Work item: Rewrite the stretch of the detransition story from "I decided to" through "thought I’d say.", substituting "shots" for "injections".
### Text section
My detransition story
My whole journey with transition and detransition has been complicated and full of confusion. I was born female and I started identifying as a transgender man in my early twenties. I took testosterone for about four years. I think a lot of my initial desire to transition came from a deep discomfort I felt. I never felt like I fit in with other girls and could only ever be friends with the "weird ones" because I was one myself. I didn't know how to be an adult and I thought changing my gender was the answer to my problems. I now see that my problems weren't really about gender at all.
I also really hated my breasts and had a lot of general discomfort with my body, especially through puberty. Taking testosterone felt like a way to finally take control of my body and change it into something I thought would be better. For a while, it did make me feel better. I passed as a man and that felt like a relief at first. But after a few years, it started to feel wrong. I began to feel like I was running away from myself instead of towards myself.
I decided to stop taking testosterone a few weeks ago. Physically, I feel better being off it. I feel more connected to my body now, like I’m not trying to run away from it or control it with injections anymore. It’s a relief to just let my body be what it is. I’m almost okay with having a female body now, which is something I never thought I’d say.
But socially, everything is a nightmare. I pass as a man because of my time on T, so people see me as male. But I don't see myself as a man. I also can't see myself as a woman, either. I feel stuck in between. I know I have a female body, but the social box of "woman" feels like a construct that doesn't fit me. I believe we just have different types of bodies, and the rest is made up by society. I just want to be seen as a human, but that feels impossible. In my country, the language forces you to use male or female forms of words, so I can't even talk about myself without being forced into a category. I can't fit into women's groups because they see me as a man, and I know I can't be a man.
I don’t regret transitioning because I think I needed to go through it to learn who I really am. But I do have regrets about the social consequences. I feel like I have nowhere to go back to. I never was a "woman" in the social sense; I was just a lost child. Now I’m an adult who doesn’t fit anywhere. It’s very isolating. My partner is supportive, which I am grateful for, but it’s still hard for both of us.
######
### Extracted data
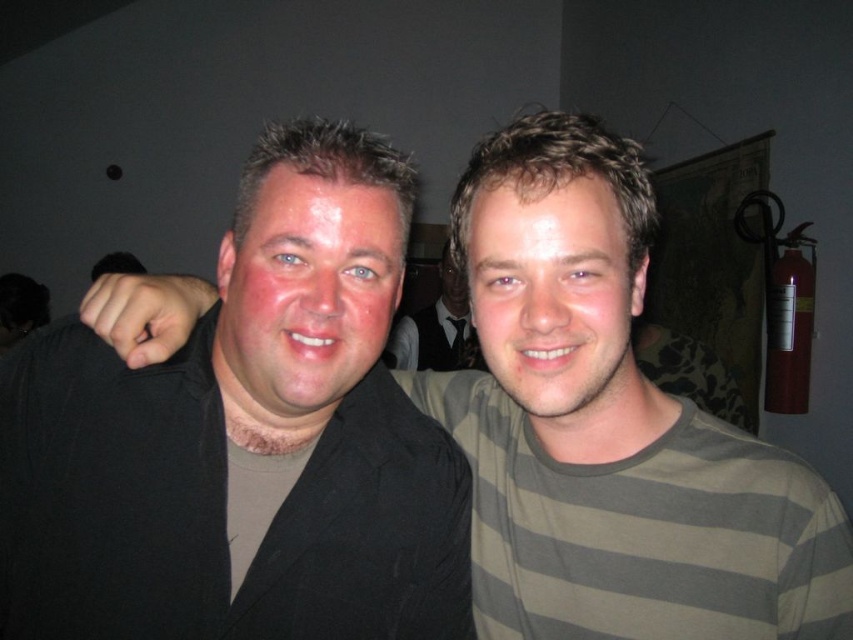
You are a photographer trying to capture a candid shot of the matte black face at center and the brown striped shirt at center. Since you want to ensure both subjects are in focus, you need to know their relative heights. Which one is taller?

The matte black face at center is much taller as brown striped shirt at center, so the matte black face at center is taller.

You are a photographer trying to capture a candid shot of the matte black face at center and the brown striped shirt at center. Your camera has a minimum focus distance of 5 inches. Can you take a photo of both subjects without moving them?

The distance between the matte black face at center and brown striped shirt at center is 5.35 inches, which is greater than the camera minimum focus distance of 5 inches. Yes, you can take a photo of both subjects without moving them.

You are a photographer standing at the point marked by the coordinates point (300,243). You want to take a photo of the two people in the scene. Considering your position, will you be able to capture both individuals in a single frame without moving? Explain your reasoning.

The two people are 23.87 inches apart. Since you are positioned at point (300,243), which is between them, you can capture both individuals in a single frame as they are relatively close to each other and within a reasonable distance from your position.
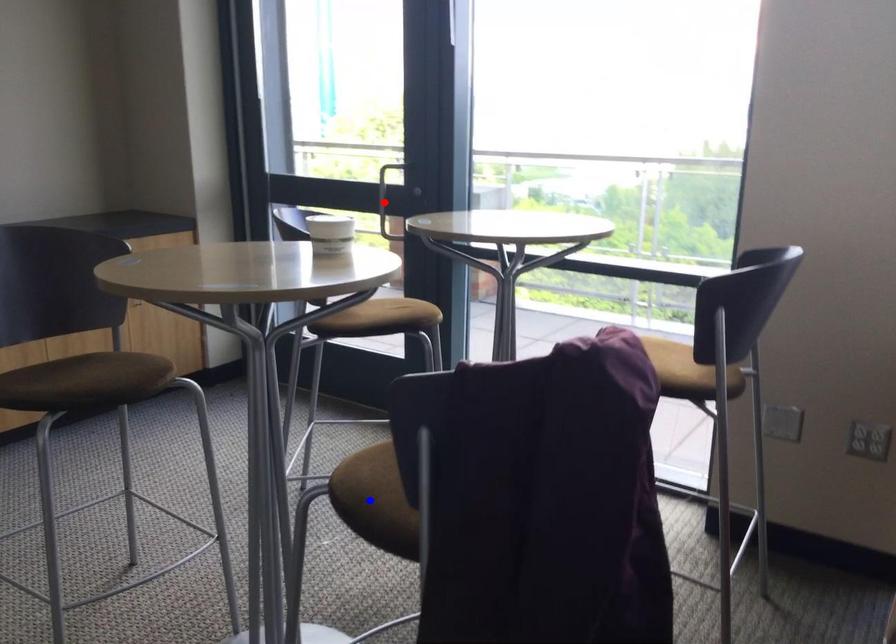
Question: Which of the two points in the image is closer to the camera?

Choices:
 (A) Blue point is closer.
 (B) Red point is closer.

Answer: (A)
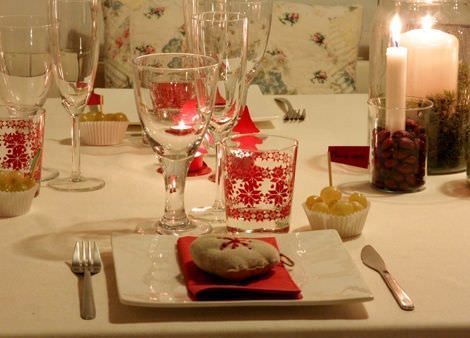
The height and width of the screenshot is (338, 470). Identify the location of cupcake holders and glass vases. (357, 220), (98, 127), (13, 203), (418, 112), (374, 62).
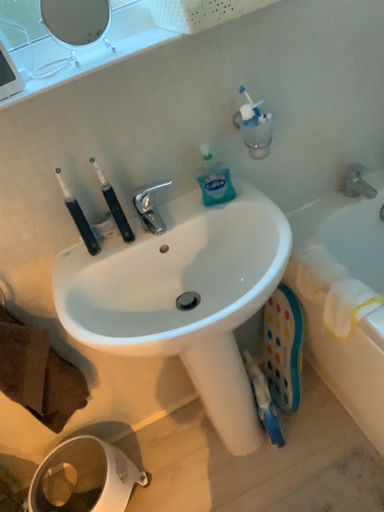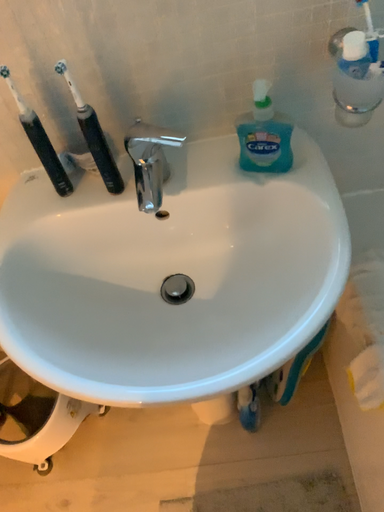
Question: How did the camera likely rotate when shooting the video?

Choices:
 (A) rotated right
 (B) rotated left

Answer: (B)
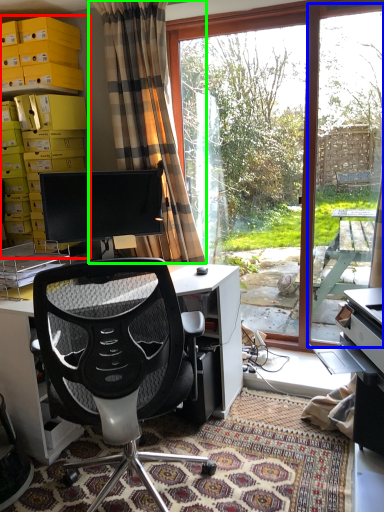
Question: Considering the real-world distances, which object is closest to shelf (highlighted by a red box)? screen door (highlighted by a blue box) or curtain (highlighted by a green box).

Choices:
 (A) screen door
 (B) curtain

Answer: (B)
######
Reply:
I decided to stop taking testosterone a few weeks ago. Physically, I feel better being off it. I feel more connected to my body now, like I’m not trying to run away from it or control it with shots anymore. It’s a relief to just let my body be what it is. I’m almost okay with having a female body now, which is something I never thought I’d say.